Saturday, February 25, 2012

Business Means Effort

This week I spent most of my time on the phone drumming up sales. Economy woes are strong as ever. Still, with a product of quality, our distribution and quality continues to grow as does the print run costs! The true source of our funding is advertising/branding, the part of life that goes hand in hand with the human psyche.

Like that, increasing creativity is a must with advertising / branding, no longer as traditional as we know it. Social internet continues to shape the path to the consumer and client. In fact, cold calls, well they don't have to be cold--my first port of call is the internet where I click, view and read all about the business or person I'm ringing.

We all know how hard times are. As individuals and in families, we feel the pinch of scarce jobs, high costs and tightened belts. The business owner feels it a both ends. For many of our clients, they have put a lot on the line and risk a lot to bring quilters the best products, quality and experiences. So when I see or hear of a new business, I am wow'd and I certainly applaud those attempting to break out of this of economy paralysis. (That's a grim description, but I feel it often captures our efforts as small businesses.)

This week I chatted with two trail blazers in quilting. As soon as I clicked on one website, my mind was taken to a soverign place. Mesmerise yourself at the Quilt Retreat. I am so moved by new ventures! There is a sense of excitement, bravery and hope. I loved chatting with the owner Chris, who offers quilter and writer retreats.

Then I spoke with David, the father of Naomi who is currently preparing to relocate her shop, Green Hill Patchwork and Quilting to larger premises. We have spoken with them numerous times, and on this day it was great to sit back and hear the uplifting progress this shop owner has achieved.

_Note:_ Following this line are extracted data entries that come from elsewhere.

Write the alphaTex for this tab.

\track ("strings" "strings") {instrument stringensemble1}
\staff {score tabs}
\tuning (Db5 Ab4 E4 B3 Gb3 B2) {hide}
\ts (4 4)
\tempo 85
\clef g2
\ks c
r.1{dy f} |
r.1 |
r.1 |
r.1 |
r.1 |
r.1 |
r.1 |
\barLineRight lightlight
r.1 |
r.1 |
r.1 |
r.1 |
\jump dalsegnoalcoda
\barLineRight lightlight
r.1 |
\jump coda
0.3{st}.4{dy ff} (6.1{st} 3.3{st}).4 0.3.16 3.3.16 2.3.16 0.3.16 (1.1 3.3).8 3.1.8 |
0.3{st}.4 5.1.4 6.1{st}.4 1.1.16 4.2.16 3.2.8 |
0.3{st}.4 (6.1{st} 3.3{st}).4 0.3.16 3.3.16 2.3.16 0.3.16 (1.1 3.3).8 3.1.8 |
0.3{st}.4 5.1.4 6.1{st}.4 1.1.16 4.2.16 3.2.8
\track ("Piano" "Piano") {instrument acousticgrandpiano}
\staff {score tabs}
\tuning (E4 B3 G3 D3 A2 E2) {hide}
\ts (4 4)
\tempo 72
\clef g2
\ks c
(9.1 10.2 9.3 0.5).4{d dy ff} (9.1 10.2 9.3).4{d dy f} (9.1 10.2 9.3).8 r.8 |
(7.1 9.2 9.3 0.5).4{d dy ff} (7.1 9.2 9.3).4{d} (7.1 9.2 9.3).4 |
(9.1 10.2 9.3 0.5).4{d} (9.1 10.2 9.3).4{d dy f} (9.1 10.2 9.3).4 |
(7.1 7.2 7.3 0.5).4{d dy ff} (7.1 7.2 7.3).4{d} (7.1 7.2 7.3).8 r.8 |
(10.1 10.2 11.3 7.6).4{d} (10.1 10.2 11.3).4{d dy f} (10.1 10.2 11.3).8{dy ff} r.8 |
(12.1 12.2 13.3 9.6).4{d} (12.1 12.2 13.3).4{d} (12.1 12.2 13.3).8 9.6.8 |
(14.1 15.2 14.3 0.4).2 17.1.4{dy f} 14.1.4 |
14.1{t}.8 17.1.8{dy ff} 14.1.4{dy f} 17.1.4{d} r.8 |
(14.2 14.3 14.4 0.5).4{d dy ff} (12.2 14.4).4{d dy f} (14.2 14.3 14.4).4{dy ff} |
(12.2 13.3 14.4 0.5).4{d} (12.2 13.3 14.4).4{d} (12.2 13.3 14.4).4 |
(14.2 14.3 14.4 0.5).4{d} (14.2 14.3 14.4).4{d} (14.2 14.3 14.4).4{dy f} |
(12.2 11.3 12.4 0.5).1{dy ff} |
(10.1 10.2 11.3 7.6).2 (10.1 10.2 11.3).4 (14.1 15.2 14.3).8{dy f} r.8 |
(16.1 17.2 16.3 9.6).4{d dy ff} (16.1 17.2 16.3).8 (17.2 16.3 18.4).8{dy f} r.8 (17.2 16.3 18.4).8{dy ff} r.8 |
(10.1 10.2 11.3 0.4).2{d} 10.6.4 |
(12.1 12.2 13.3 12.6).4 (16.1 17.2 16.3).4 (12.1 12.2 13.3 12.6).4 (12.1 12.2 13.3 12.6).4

Knowing it takes extraordinary measures to achieve success in this ordinary world, I always offer my congratulations. Yet, for every oooh and ahhh of my own, there exists the doubt and fears naturally found in recessionary times. My admiration of these entrepreneurs is immense.

Even the best laid business plans are still a big risk. As customers and partners, we owe it to these risk takers to give them and their businesses a chance.

Thursday, February 9, 2012

Greetings for Heart Day

We love to decorate for holidays. Show your love for Valentine's Day with a greeting banner.

All you need is:

Scraps 4" or larger; (try orphan blocks, we did!)
Contrast scraps for letters
fusible web
pinking shears
1. Simply cut the larger scraps into bunting flags. You can do this by cutting 4" wide strips. Cut strips vertically, at an angle to create flags. (In my home, we have 7 and 8 year olds helping, so in fairness, our cuts are very organic. You could be scientific and measure the correct angle of degrees of each cut for exact and consistent sizing.

We advise using pinking sheers, if at all possible. The pinking edge eliminates frayed edges. (With straight blades, the raw edges will ravel. To avoid raveling, the bunting flags should be topstitched or twosided with seams--both increases workload.) I love pinking sheers for this reason. In fact, we have a rotary pinking blade and it is brillant!

Align your banner's flags according to fabric contrast. Light, dark, light order will be the best contrast.
2. Create letters for HAPPY VALENTINE'S DAY, one letter for each flag.

Draw fat letters, reverse direction, on the glue side of fusible web. Again, our designwork here is very organic. For perfect typeset, consider drawing or using letter templates using mirrored type by tracing in reverse using a light box, or copier if available.

3. Follow manufacturer's directions for fusible web, and apply each letter to the center of flag.

4. Connect flags by sewing buttons.

5. Hang and celebrate!

Don't forget to bring in your own creativity. I made my own Valentines to give to my friends.